* What the exercise asks:
Repeat the listing word for word. Leave every picture out.

* Extracted information:
↓↓↓

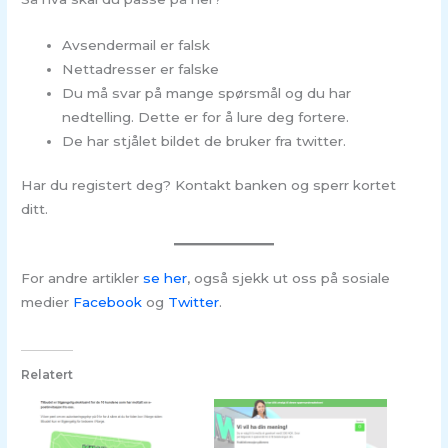
Avsendermail er falsk
Nettadresser er falske
Du må svar på mange spørsmål og du har
nedtelling. Dette er for å lure deg fortere.
De har stjålet bildet de bruker fra twitter.
Har du registert deg? Kontakt banken og sperr kortet
ditt.
For andre artikler
se her
, også sjekk ut oss på sosiale
medier
Facebook
og
Twitter
.
Relatert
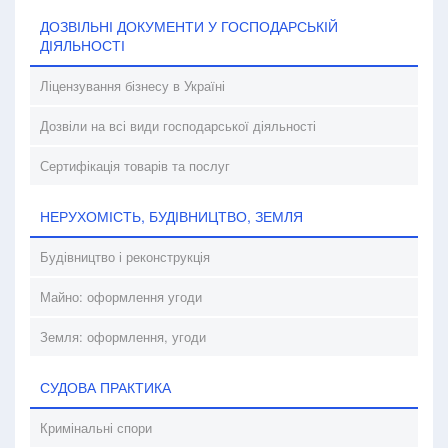
ДОЗВІЛЬНІ ДОКУМЕНТИ У ГОСПОДАРСЬКІЙ
ДІЯЛЬНОСТІ
Ліцензування бізнесу в Україні
Дозвіли на всі види господарської діяльності
Сертифікація товарів та послуг
НЕРУХОМІСТЬ, БУДІВНИЦТВО, ЗЕМЛЯ
Будівництво і реконструкція
Майно: оформлення угоди
Земля: оформлення, угоди
СУДОВА ПРАКТИКА
Кримінальні спори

↑↑↑

* Answer to this exercise:
Avsendermail er falsk
Nettadresser er falske
Du må svar på mange spørsmål og du har
nedtelling. Dette er for å lure deg fortere.
De har stjålet bildet de bruker fra twitter.
Har du registert deg? Kontakt banken og sperr kortet
ditt.
For andre artikler
se her
, også sjekk ut oss på sosiale
medier
Facebook
og
Twitter
.
Relatert
ДОЗВІЛЬНІ ДОКУМЕНТИ У ГОСПОДАРСЬКІЙ
ДІЯЛЬНОСТІ
Ліцензування бізнесу в Україні
Дозвіли на всі види господарської діяльності
Сертифікація товарів та послуг
НЕРУХОМІСТЬ, БУДІВНИЦТВО, ЗЕМЛЯ
Будівництво і реконструкція
Майно: оформлення угоди
Земля: оформлення, угоди
СУДОВА ПРАКТИКА
Кримінальні спори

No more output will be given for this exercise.